Alors Nicolas Poulain, se penchant à l'oreille d'une sorte de concierge qui tenait le guichet entrebâillé, lui déclina son nom.

– Et j'amène un bon compagnon, ajouta-t-il.

– Passez, messires, dit le concierge.

– Portez ceci aux magasins, fit alors Poulain en remettant à un garde les trois cuirasses, plus la ferraille de Robert Briquet.

– Bon! il y a un magasin, se dit celui-ci; de mieux en mieux: pesté! quel organisateur vous faites, messire prévôt?

– Oui, oui, l'on a du jugement, répondit Poulain en souriant avec orgueil; mais venez que je vous présente.

– Prenez garde, dit le bourgeois, je suis excessivement timide.
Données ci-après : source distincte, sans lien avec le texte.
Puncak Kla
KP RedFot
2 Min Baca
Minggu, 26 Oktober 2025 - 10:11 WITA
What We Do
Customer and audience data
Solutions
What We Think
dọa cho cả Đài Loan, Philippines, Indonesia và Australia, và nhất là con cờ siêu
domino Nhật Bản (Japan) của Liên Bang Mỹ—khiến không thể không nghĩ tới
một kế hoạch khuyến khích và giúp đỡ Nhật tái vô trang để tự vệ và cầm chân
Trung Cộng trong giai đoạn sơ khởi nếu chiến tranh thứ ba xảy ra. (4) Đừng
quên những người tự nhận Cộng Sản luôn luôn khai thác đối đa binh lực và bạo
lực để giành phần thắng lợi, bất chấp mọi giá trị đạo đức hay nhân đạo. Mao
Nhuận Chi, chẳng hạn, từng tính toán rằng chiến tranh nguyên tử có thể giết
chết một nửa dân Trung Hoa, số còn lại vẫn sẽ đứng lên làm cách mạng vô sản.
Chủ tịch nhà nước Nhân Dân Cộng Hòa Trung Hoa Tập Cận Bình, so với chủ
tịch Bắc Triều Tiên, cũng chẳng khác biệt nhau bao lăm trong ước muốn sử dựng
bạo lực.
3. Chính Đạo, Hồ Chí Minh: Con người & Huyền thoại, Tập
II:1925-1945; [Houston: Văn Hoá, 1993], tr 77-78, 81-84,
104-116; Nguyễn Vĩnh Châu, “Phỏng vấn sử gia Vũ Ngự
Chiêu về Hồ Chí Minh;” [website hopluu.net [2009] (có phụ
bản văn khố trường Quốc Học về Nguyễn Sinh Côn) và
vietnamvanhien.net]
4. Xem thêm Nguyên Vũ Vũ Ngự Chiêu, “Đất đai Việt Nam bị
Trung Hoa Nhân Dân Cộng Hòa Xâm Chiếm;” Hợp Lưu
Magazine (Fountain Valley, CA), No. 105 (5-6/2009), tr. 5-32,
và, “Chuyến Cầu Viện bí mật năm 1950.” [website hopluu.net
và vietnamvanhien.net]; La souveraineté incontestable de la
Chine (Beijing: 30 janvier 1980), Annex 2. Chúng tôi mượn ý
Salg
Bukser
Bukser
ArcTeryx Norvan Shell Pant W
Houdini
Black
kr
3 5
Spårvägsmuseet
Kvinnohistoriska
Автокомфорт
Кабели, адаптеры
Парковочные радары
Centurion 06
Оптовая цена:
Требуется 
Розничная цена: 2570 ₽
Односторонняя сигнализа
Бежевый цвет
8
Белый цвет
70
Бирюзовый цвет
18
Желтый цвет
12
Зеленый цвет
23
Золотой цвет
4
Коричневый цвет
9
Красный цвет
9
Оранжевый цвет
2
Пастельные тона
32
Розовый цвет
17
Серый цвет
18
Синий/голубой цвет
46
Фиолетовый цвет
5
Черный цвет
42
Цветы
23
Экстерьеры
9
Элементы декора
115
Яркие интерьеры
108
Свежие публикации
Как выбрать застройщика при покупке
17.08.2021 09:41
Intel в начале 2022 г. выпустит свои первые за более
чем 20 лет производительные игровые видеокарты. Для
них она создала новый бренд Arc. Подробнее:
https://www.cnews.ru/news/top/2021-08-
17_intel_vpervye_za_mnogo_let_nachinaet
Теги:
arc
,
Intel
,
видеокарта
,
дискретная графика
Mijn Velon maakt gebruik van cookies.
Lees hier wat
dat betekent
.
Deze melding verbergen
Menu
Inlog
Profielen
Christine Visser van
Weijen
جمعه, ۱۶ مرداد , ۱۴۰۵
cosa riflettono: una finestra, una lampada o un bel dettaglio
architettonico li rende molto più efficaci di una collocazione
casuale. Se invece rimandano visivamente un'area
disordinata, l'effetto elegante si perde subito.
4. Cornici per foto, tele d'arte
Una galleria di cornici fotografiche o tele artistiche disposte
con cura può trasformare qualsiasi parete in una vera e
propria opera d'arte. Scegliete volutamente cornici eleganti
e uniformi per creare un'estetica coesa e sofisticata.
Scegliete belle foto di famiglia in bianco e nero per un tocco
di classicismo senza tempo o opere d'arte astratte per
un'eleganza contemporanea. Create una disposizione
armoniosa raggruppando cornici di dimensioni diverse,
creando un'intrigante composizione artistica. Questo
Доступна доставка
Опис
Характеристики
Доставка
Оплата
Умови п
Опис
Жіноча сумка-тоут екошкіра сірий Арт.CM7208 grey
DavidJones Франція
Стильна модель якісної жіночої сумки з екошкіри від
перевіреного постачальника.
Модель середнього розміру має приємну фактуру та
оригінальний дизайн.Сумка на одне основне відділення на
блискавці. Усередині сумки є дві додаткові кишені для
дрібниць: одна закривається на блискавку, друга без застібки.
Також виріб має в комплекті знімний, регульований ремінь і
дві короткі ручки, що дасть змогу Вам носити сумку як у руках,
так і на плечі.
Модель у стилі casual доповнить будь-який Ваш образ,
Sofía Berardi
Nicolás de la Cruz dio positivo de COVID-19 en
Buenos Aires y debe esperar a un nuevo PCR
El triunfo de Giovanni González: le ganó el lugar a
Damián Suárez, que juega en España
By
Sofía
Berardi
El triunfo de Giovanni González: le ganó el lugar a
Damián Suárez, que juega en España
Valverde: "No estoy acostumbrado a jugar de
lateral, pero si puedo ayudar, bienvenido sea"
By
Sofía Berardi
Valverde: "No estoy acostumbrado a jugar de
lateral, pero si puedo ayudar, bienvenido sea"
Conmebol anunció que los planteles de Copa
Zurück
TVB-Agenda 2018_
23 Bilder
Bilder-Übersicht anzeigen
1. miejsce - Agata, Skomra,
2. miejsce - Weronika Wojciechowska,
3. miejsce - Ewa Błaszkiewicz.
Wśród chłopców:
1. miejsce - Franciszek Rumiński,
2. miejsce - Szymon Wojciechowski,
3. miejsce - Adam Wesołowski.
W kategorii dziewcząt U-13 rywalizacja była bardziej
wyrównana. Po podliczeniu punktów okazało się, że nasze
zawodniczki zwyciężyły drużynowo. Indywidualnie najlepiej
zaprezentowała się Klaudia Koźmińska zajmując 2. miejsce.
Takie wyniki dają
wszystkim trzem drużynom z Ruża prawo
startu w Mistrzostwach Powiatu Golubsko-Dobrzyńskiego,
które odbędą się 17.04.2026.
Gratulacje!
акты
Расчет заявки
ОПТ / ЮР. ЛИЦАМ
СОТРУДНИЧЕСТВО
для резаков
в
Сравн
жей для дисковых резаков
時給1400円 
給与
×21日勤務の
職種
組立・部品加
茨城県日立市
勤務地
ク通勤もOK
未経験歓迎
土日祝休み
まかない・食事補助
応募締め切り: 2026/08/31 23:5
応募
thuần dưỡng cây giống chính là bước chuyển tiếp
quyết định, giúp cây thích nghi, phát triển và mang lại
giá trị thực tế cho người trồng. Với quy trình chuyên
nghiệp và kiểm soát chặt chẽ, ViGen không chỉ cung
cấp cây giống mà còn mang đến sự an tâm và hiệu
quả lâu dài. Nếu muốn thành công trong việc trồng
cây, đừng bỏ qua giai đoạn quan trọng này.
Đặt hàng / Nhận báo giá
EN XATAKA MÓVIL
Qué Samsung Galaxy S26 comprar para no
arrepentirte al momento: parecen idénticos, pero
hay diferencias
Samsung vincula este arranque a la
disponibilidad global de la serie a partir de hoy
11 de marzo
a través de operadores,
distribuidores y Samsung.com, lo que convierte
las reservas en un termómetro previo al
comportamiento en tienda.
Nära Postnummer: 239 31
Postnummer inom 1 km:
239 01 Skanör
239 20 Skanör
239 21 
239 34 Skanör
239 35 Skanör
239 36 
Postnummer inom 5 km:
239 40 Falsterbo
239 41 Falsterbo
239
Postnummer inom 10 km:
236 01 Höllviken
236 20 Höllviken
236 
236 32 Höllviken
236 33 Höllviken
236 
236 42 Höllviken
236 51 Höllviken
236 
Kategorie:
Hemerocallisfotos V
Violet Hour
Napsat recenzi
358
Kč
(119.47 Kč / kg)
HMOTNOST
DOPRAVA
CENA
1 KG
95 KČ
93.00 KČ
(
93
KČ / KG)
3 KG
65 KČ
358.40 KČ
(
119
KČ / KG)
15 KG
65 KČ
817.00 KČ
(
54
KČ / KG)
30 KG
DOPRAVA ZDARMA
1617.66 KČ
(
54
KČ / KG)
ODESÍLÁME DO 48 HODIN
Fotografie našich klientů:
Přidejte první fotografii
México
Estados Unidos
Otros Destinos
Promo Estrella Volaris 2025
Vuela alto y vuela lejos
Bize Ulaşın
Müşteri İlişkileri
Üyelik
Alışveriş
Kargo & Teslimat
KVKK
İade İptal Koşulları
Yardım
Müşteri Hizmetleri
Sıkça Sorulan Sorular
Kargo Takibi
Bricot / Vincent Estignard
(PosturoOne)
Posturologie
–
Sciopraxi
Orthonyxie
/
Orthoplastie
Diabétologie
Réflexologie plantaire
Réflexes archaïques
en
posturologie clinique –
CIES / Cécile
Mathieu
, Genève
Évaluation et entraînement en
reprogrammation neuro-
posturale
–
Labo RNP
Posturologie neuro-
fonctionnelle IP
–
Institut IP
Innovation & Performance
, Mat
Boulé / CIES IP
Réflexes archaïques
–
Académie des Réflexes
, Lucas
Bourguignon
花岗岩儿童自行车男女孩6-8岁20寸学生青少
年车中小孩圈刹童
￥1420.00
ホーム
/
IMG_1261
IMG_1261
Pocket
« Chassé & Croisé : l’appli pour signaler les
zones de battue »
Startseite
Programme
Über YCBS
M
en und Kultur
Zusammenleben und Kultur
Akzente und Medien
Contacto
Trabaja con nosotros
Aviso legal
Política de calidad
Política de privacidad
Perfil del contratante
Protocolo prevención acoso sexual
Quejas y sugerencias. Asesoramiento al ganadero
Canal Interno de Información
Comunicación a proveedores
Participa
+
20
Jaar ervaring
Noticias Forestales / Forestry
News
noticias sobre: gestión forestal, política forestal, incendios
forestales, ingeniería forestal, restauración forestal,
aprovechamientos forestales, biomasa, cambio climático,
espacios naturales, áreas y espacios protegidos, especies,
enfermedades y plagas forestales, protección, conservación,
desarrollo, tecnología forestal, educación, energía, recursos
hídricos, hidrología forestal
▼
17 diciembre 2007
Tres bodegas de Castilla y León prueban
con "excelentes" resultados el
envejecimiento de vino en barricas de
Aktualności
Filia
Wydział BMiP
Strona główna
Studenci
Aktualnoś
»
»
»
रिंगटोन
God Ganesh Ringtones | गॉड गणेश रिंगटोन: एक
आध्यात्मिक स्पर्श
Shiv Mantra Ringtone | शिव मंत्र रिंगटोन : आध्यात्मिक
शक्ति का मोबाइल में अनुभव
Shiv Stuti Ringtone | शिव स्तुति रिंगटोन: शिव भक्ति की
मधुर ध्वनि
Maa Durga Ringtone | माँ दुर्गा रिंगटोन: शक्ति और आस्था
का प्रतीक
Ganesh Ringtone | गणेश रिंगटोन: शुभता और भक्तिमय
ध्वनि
Qu'on me tolère, c'est tout ce que je veux; quand j'aurai fait mes preuves, je me présenterai tout seul, comme dit le Grec, par mes faits.

– Comme il vous plaira, répondit le lieutenant de la prévôté; attendez-moi donc ici.

Et il alla serrer la main de la plupart des promeneurs.

– Qu'attendons-nous donc encore? demanda une voix.

– Le maître, répondit une autre voix.

En ce moment, un homme de haute taille venait d'entrer dans l'hôtel; il avait entendu les derniers mots échangés entre les mystérieux promeneurs.

– Messieurs, dit-il, je viens en son nom.

– Ah! c'est monsieur de Mayneville! s'écria Poulain.

– Eh! mais me voilà en pays de connaissance, se dit Briquet à lui-même, et en étudiant une grimace qui le défigura complètement.

– Messieurs, nous voilà au complet; délibérons, reprit la voix qui s'était fait entendre la première.

– Ah! bon, dit Briquet, et de deux; celui-ci c'est mon procureur, maître Marteau.

Et il changea de grimace avec une facilité qui prouvait combien les études physionomiques lui étaient familières.

– Montons, messieurs, fit Poulain.

M. de Mayneville passa le premier, Nicolas Poulain le suivit; les hommes à manteaux vinrent après Nicolas Poulain, et Robert Briquet après les hommes à manteaux.

Tous montèrent les degrés d'un escalier extérieur aboutissant à une voûte.

Robert Briquet montait comme les autres, tout en murmurant:

– Mais le page, ou donc est ce diable de page?

XI Encore la Ligue

Au moment où Robert Briquet montait l'escalier à la suite de tout le monde, en se donnant un air assez décent de conspirateur, il s'aperçut que Nicolas Poulain, après avoir parlé à plusieurs de ses mystérieux collègues, attendait à la porte de la voûte.

– Ce doit être pour moi, se dit Briquet.

En effet, le lieutenant de la prévôté arrêta son nouvel ami au moment même où il allait franchir le redoutable seuil.

– Vous ne m'en voudrez point, lui dit-il: mais la plupart de nos amis ne vous connaissent point et désirent prendre des informations sur vous avant de vous admettre au conseil.

– C'est trop juste, répliqua Briquet, et vous savez que ma modestie naturelle avait déjà prévu cette objection.

– Je vous rends justice, répliqua Poulain, vous êtes un homme accompli.

– Je me retire donc, poursuivit Briquet, bien heureux d'avoir vu en un soir tant de braves défenseurs de l'Union catholique.

– Voulez-vous que je vous reconduise? demanda Poulain.

– Non, merci, ce n'est point la peine.

– C'est que l'on peut vous faire des difficultés à la porte; cependant d'un autre côté, on m'attend.

– N'avez-vous pas un mot d'ordre pour sortir? Je ne vous reconnaîtrais point là, maître Nicolas; ce ne serait pas prudent.